*PROBLEM TO SOLVE*
The lines to copy from the listing below are those that contain the string "Ulteriori".

*THE DATA*

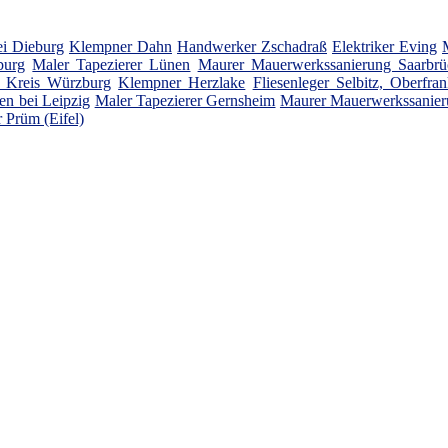
i Dieburg
Klempner Dahn
Handwerker Zschadraß
Elektriker Eving
burg
Maler Tapezierer Lünen
Maurer Mauerwerkssanierung Saarbrü
n, Kreis Würzburg
Klempner Herzlake
Fliesenleger Selbitz, Oberfra
n bei Leipzig
Maler Tapezierer Gernsheim
Maurer Mauerwerkssanier
 Prüm (Eifel)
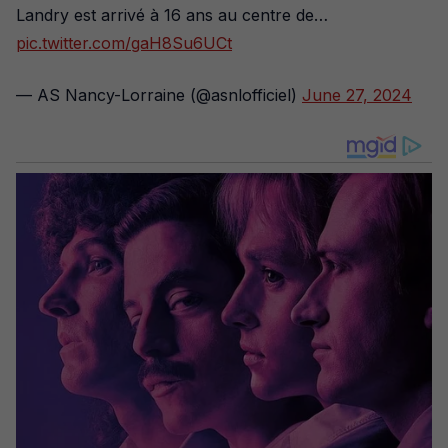
Landry est arrivé à 16 ans au centre de…
pic.twitter.com/gaH8Su6UCt
— AS Nancy-Lorraine (@asnlofficiel)
June 27, 2024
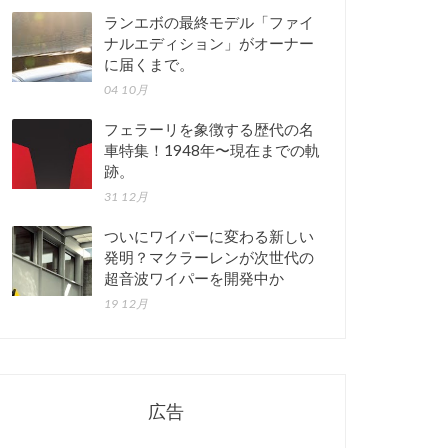
ランエボの最終モデル「ファイ
ナルエディション」がオーナー
に届くまで。
04 10月
フェラーリを象徴する歴代の名
車特集！1948年〜現在までの軌
跡。
31 12月
ついにワイパーに変わる新しい
発明？マクラーレンが次世代の
超音波ワイパーを開発中か
19 12月
広告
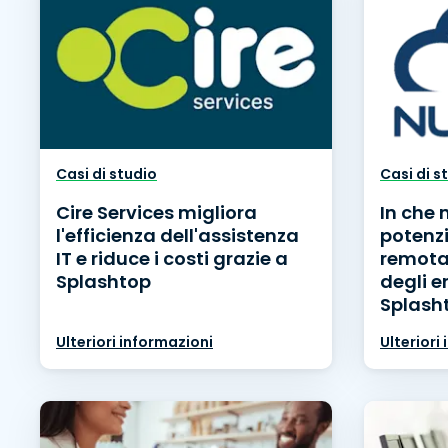
Casi di studio
Casi di s
Cire Services migliora
In che
l'efficienza dell'assistenza
potenzi
IT e riduce i costi grazie a
remota 
Splashtop
degli 
Splash
Ulteriori informazioni
Ulteriori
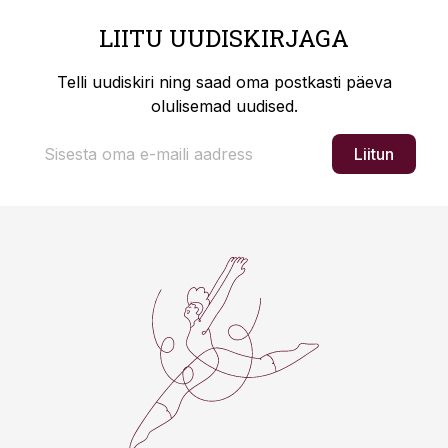
LIITU UUDISKIRJAGA
Telli uudiskiri ning saad oma postkasti päeva
olulisemad uudised.
Liitun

*SOLUTION TO THIS PROBLEM*
Ulteriori informazioni
Ulteriori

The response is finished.